Feedback overhead can be significantly reduced using phase tracking information.

Entropy bounds depend on the channel's temporal correlation parameter.

Simulation shows SNR gains with phase tracking over phase steering feedback.

Abstract

In this paper, the required amount of feedback overhead for multiple-input multiple-output (MIMO) beamforming over time-varying channels is presented in terms of the entropy of the feedback messages. In the case that each transmit antenna has its own power amplifier which has individual power limit, it has been known that only phase steering information is necessary to form the optimal transmit beamforming vector. Since temporal correlation exists for wireless fading channels, one can utilize the previous reported feedback messages as prior information to efficiently encode the current feedback message. Thus, phase tracking information, difference between two phase steering information in adjacent feedback slots, is sufficient as a feedback message. We show that while the entropy of the phase steering information is a constant, the entropy of the phase tracking information is a function of the temporal correlation parameter.

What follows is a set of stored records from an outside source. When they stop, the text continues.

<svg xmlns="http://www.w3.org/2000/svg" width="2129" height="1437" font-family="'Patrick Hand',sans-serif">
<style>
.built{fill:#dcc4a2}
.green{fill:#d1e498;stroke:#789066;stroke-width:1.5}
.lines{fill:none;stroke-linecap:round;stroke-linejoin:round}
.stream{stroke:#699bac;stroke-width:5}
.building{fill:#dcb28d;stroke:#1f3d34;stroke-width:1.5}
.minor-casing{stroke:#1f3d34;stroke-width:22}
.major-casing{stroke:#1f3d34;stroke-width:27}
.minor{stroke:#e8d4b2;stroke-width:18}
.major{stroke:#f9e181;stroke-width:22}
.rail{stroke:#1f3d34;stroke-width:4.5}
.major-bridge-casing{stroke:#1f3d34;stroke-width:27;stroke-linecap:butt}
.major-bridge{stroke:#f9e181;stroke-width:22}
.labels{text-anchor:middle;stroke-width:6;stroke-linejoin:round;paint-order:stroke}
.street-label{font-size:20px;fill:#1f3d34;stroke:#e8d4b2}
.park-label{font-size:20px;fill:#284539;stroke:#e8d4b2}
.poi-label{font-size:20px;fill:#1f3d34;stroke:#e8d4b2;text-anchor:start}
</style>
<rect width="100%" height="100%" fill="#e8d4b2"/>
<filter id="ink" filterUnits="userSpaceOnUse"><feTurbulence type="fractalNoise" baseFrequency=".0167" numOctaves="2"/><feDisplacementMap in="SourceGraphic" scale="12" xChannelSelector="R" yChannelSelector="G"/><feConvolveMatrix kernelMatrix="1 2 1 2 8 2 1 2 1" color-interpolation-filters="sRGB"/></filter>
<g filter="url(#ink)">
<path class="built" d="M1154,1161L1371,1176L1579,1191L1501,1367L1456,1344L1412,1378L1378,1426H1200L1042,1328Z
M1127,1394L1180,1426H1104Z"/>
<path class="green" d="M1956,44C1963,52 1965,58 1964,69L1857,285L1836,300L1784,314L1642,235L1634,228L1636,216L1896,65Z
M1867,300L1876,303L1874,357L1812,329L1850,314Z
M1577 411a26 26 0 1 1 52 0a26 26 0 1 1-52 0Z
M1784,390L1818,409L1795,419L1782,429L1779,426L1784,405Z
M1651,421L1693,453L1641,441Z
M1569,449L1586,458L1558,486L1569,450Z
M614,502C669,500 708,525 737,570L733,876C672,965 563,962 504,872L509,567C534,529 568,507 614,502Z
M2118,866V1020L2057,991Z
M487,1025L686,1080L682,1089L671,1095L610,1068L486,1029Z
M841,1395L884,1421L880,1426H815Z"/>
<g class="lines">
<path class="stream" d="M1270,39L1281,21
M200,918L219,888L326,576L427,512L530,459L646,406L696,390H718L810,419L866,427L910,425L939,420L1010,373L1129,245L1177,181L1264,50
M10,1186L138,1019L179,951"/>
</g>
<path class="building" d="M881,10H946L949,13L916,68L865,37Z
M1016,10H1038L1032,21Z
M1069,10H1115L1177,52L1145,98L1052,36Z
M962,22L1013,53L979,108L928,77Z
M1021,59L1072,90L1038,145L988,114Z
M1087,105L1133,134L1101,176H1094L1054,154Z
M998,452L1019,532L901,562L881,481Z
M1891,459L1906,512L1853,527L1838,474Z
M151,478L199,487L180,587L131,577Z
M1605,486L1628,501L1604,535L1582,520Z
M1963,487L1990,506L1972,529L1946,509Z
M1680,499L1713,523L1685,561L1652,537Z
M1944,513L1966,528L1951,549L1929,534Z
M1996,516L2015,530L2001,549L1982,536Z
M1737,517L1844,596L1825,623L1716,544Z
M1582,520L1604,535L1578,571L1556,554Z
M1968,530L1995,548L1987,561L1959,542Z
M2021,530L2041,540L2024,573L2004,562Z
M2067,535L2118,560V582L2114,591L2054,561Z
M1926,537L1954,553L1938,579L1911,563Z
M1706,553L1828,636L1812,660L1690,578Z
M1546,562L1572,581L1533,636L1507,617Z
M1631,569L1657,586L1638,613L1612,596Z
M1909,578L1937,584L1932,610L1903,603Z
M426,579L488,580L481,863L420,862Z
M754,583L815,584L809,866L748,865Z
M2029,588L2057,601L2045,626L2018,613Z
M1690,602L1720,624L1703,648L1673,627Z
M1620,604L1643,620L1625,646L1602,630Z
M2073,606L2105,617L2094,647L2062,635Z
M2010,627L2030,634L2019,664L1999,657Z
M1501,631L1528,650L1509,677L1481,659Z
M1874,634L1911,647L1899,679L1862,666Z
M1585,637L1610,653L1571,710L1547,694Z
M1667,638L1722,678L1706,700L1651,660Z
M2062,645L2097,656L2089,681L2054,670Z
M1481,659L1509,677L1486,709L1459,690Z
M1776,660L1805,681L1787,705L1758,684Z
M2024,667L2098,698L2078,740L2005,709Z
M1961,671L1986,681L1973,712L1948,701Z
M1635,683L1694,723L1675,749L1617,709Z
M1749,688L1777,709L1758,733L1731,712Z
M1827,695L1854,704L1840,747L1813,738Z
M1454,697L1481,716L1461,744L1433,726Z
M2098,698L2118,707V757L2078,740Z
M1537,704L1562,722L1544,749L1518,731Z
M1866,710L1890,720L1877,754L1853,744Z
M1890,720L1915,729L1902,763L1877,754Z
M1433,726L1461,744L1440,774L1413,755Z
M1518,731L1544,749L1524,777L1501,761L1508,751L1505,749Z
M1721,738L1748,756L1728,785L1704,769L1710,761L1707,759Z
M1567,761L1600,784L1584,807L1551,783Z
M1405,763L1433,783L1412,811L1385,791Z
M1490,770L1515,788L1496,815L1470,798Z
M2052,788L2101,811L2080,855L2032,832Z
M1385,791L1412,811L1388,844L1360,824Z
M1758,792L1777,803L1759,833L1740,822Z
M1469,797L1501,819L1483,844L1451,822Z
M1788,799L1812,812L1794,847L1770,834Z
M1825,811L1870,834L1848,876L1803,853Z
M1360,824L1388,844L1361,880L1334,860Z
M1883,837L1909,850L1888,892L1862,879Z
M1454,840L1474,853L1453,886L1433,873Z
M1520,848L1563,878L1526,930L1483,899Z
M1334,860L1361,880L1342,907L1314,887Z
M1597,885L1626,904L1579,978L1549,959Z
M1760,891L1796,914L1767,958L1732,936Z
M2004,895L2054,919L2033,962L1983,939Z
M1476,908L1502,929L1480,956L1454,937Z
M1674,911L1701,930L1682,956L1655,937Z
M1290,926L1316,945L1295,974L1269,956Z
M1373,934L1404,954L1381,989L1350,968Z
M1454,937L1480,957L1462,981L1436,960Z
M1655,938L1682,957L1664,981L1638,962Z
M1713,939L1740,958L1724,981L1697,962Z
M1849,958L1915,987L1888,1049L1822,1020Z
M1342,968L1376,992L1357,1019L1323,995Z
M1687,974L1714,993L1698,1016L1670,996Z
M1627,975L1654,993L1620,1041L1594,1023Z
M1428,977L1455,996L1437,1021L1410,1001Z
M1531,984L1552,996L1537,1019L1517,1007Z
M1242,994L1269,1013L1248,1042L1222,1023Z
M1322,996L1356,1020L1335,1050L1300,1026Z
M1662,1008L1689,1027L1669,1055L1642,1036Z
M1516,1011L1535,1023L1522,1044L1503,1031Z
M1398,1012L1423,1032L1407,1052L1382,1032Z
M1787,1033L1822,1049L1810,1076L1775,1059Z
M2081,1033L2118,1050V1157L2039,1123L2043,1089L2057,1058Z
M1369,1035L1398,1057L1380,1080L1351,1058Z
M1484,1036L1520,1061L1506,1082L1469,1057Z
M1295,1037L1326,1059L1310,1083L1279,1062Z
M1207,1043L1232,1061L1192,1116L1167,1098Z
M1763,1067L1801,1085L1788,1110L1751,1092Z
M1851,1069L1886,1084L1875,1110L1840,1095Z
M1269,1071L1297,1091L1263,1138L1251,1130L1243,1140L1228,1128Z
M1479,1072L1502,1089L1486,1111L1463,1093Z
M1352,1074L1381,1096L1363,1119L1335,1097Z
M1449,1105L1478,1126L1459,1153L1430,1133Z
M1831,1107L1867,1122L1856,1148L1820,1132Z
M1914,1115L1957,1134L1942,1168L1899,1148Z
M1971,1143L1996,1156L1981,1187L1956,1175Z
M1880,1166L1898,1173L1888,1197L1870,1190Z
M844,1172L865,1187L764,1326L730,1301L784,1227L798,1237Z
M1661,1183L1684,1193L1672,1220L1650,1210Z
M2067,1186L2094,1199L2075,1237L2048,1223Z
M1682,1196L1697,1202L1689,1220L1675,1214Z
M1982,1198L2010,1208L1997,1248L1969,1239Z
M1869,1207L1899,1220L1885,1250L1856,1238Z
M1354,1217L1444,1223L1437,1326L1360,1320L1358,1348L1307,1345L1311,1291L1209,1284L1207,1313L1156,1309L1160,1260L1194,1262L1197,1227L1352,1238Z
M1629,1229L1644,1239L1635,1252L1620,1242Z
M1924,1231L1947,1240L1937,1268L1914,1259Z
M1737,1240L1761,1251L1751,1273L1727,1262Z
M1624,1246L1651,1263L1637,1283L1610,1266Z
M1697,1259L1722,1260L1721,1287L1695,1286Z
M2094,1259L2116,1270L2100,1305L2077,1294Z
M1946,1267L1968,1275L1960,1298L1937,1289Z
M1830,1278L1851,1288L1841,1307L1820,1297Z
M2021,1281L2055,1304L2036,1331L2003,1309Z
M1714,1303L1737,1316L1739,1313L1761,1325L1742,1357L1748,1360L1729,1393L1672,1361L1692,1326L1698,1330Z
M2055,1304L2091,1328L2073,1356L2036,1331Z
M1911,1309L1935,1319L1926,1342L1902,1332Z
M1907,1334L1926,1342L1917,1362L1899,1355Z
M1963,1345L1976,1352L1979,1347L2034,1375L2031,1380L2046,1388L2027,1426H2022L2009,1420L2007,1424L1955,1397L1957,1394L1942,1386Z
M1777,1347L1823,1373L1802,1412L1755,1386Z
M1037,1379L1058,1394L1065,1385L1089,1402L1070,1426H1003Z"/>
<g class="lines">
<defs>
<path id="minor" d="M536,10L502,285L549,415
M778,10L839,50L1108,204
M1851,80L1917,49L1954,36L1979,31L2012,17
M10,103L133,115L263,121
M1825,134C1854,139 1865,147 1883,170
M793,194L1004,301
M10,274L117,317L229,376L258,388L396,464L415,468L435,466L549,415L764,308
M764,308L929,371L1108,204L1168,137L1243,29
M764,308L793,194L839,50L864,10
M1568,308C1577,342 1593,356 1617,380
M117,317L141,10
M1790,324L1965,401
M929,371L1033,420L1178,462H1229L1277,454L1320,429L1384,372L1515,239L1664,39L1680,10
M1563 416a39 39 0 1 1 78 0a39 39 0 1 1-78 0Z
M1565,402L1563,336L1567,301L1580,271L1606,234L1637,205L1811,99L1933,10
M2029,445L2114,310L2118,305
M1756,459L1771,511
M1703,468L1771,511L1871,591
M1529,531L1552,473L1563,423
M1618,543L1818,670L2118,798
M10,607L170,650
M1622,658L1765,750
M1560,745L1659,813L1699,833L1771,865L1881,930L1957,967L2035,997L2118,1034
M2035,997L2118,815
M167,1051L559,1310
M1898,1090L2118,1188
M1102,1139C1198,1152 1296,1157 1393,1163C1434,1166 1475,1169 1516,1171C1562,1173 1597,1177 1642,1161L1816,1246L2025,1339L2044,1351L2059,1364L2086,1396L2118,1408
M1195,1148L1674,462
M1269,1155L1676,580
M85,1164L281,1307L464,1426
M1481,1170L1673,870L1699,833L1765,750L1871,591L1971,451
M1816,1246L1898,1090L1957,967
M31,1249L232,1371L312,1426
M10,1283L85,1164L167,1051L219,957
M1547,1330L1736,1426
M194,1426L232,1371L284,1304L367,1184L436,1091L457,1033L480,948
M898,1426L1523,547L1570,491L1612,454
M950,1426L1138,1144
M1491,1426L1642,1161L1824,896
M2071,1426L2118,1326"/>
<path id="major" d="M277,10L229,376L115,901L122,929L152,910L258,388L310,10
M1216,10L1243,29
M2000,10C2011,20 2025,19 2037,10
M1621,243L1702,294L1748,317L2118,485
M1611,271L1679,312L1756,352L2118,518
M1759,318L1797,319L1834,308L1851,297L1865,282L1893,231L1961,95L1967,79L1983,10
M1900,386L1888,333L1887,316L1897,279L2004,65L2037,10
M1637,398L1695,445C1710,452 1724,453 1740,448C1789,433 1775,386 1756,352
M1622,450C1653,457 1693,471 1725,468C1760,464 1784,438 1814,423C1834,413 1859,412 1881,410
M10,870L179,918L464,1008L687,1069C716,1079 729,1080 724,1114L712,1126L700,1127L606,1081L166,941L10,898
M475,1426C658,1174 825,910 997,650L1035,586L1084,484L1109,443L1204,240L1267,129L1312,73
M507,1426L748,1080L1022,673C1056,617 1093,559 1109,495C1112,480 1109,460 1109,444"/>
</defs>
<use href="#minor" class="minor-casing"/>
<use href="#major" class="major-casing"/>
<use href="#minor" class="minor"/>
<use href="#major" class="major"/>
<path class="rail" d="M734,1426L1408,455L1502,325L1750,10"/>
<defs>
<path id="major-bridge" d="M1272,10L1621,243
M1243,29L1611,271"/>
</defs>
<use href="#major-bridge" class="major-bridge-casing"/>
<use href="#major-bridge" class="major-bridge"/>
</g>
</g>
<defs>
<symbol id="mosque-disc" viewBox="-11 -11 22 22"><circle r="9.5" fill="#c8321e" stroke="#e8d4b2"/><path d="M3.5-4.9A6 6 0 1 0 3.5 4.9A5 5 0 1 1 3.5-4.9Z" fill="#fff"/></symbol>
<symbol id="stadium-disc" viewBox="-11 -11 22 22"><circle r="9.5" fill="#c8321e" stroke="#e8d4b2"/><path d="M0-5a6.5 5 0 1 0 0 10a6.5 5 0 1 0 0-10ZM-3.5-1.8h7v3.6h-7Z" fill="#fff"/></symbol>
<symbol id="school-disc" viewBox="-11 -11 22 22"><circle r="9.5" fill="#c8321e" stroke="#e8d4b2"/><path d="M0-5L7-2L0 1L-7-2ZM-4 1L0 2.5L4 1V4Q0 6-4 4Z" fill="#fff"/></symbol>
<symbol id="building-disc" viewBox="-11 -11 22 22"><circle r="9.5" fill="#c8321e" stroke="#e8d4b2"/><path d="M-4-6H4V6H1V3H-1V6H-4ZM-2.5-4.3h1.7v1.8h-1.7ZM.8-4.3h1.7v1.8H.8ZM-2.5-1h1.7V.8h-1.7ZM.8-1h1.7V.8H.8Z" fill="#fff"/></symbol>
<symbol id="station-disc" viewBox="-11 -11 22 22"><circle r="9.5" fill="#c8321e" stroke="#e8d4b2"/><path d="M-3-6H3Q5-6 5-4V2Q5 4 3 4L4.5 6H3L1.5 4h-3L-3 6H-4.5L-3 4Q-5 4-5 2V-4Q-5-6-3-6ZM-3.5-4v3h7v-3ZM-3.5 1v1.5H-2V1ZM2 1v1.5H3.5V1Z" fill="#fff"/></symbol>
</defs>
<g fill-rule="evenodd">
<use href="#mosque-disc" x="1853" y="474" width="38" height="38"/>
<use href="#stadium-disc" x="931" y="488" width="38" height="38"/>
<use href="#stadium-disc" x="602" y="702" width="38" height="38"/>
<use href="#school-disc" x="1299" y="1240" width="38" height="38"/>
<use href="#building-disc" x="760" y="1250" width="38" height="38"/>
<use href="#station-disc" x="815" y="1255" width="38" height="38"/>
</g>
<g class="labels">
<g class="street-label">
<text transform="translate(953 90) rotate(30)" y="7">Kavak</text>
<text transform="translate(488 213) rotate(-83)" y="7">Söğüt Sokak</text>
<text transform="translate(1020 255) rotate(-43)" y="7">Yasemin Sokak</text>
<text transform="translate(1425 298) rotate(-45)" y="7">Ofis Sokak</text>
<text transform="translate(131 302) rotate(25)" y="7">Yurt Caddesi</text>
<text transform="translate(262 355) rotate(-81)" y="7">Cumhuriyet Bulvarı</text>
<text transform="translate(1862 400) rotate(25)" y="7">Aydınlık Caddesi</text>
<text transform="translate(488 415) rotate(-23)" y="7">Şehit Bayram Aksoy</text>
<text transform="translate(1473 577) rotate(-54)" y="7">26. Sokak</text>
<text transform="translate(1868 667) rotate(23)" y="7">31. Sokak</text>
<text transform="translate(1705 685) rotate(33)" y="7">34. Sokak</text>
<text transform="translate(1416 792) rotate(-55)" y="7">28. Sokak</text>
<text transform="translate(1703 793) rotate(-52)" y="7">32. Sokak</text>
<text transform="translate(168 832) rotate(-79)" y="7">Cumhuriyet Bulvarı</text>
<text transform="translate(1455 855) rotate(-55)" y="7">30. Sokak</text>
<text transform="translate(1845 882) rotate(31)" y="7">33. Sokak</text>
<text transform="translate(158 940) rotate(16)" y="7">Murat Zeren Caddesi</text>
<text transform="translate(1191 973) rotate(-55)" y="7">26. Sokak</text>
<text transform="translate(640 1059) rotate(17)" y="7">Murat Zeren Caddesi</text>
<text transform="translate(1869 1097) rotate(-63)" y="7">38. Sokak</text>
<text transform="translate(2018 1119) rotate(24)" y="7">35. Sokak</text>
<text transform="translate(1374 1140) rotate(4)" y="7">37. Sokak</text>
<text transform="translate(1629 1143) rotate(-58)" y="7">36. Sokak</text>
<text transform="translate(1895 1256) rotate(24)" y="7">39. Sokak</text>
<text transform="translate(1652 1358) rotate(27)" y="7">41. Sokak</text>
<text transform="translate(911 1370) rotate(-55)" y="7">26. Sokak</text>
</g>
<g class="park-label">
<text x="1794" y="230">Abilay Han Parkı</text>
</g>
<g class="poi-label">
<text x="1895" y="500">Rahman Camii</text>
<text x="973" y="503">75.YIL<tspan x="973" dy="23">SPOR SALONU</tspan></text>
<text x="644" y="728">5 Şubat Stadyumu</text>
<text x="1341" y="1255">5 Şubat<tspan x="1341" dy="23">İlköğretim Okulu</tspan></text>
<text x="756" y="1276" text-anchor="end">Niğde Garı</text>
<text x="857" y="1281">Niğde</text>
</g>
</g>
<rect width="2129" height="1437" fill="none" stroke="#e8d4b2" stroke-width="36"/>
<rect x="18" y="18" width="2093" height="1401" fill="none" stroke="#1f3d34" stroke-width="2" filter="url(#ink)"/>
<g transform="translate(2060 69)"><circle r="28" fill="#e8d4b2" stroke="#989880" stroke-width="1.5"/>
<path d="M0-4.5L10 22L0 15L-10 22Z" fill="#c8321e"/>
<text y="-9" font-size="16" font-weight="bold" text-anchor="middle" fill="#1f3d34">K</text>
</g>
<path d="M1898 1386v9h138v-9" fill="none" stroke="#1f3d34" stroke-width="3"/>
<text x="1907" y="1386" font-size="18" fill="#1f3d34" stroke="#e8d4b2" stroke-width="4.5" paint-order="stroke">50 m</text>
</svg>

For the phase tracking information, upperbounds on the entropy are presented in the Gaussian entropy and the von-Mises entropy by using the theory on the maximum entropy distributions. Derived results can quantify the amount of reduction in feedback overhead of the phase tracking information over the phase steering information. For application perspective, the signal-to-noise ratio (SNR) gain of phase tracking beamforming over phase steering beamforming is evaluated by using Monte-Carlo simulation. Also we show that the derived entropies can determine the appropriate duration of the feedback reports with respect to the degree of the channel variation rates.